Hexvessel almost foresaw the revival of the popularity of the occult in popular culture (the resurgence is seen in The VVitch, Hereditary, and many other films). Along with Blood Ceremony, Hexvessel was instrumental in bringing the psychedelic folk revival into the fore, especially seen with their debut album ‘Dawnbringer’. The band has tuned the influx of different influences as they released four albums with varying levels of weights on psych rock, acid rock, neofolk, dark folk, and prog on each of their albums. Although the direction of their third album ‘When We Are Death’ did not catch my fancy as much, their return to ‘forest’ folk with ‘All Tree’ definitely did.
‘Kindred’ is Hexvessel’s fifth release and will be coming out on April 17 on Svart Records. For starters, Kindred is a lot darker than its predecessor. It has the aroma of dark nights of the woods, bathed only in the light of the moon. It has an unnerving effect that creeps up amidst calming strings. Some progressive sections can be sonically placed between a possessed Jethro Tull and Opeth’s Heritage. The psych sections build, in a very Hexvessel style, on elements that you might associate with early Black Sabbath or Led Zeppelin.
“Billion Year Old Being” is a solid old school prog rock with occult rock influences, starting off a psych riff like something the band Occultation would make, and slowly moving into the new Opeth territory of 70’s prog worship. “Demian” has the bluesy surfy licks of the old that foreshadows a sinister prospect endangering your life. What follows is an amazing effort to capture the morose and existentialist emotion of “Fire of the Mind”, a track from one of my favorite albums ever ‘The Ape of Naples’ by the legendary experimental group Coil. The violin drives the core melody of it and the percussion here adds a more grounding effect.
“Bog Bodies” sounds like something you would hear on Badalamenti’s Twin Peaks soundtrack, fitting perfectly well with the aesthetic as well. The saxophones bewitch you into following the formless source of the sounds into the black of the forests. After an eerie string interlude, “Phaedra” plods into an ominous flux with no apparent exits, only to be incongruously punctuated by another interlude as if the flux led you to the Other. Here onwards, the folk aspects of Hexvessel slowly bubble upwards. “Kindred Moon” is probably the soberest track on the album, with soothing strings and an easy aura. “Magical & Damned” continues on the alleviating mood, the warm vocal delivery over the tender strings creates a bittersweet and enticing tone. “Joy of Sacrifice” has an underlying peril behind the free-flowing acoustics misleading the listener to a space that facetiously seems safe but is not.

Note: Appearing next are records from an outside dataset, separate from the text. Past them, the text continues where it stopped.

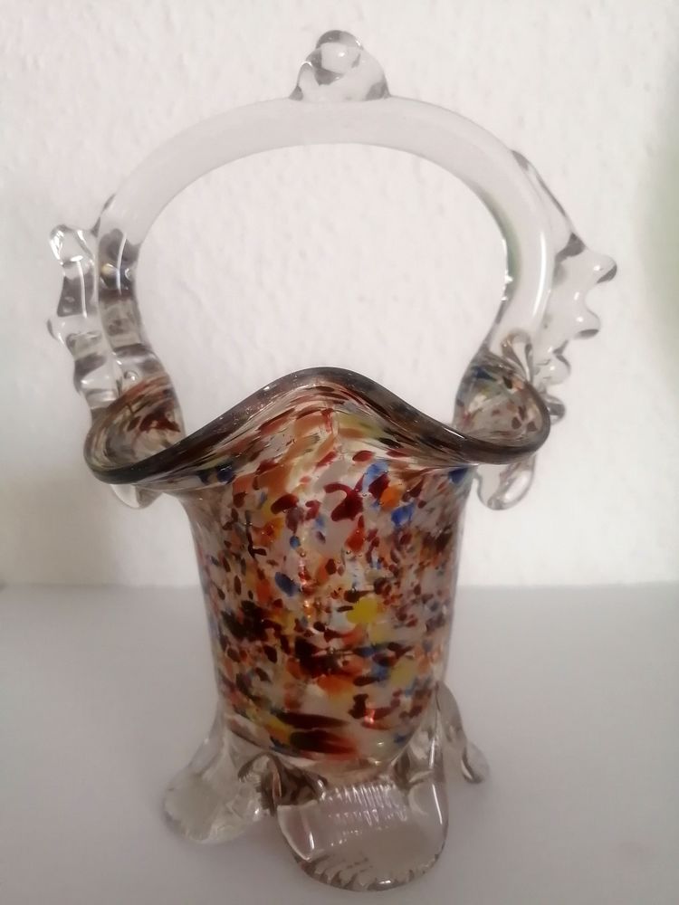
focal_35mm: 27
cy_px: 452
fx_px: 706
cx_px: 340
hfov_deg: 51.4
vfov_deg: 65.3
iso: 160
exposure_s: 1/33.3
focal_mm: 3.62
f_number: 1.8
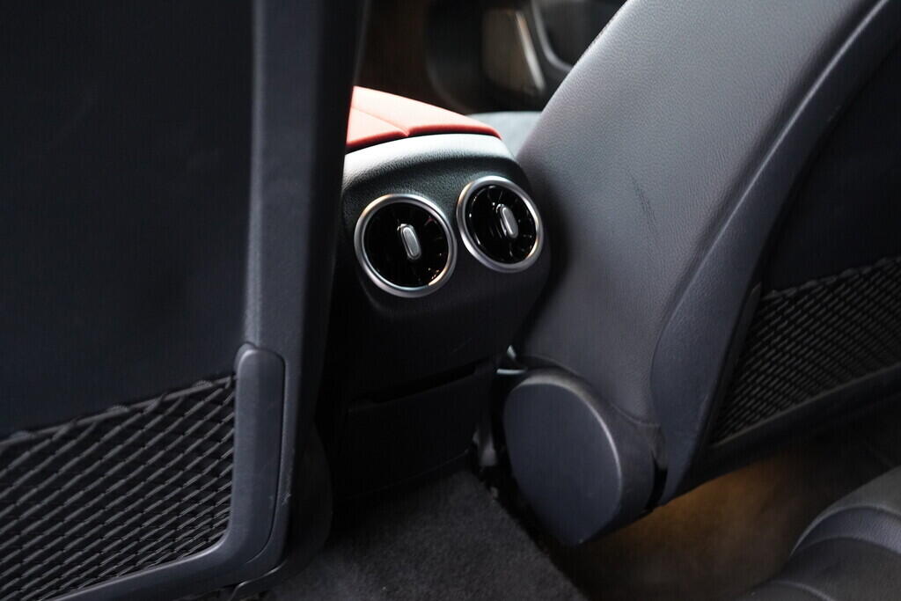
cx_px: 450
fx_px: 901
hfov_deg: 53.1
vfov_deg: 36.9
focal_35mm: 36
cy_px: 300
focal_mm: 24
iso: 2000
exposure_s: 1/40
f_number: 2.8
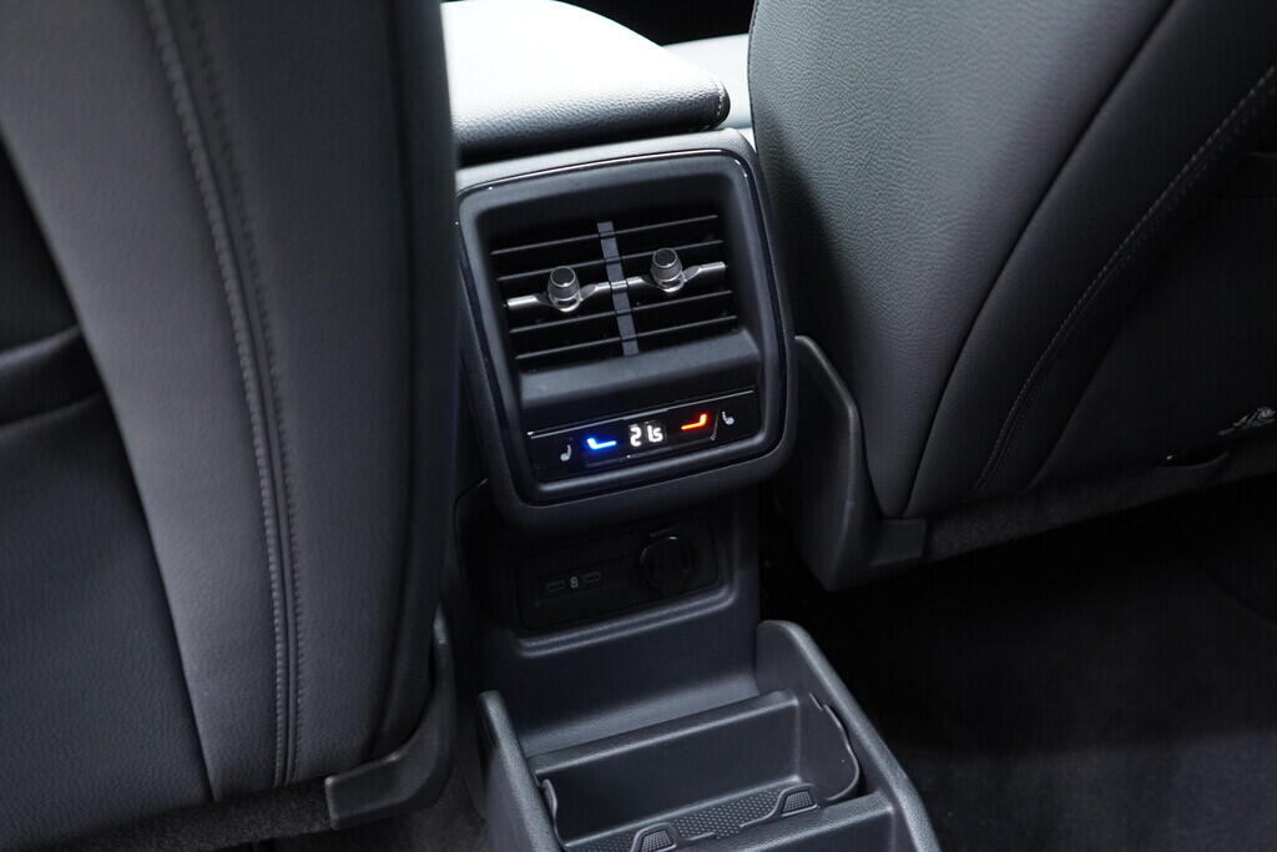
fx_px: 1277
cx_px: 638
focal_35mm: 36
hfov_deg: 53.1
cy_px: 426
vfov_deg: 36.9
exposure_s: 1/40
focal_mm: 24
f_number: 2.8
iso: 1600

With ‘Kindred’, Hexvessel casts a spell of charming perturbation of the subconscious with how the prog, psych, folk, and dream elements, performing an interplay of sorts for the 39 minutes it lasts. The juxtaposition of nostalgic elements and eccentric Hexvessel-ness causes the blurring of the real-unreal borders. This is definitely a spirited path taken by the band that seems to deliver early fruits, and I’d like to hear more of the prog elements decorating the folk.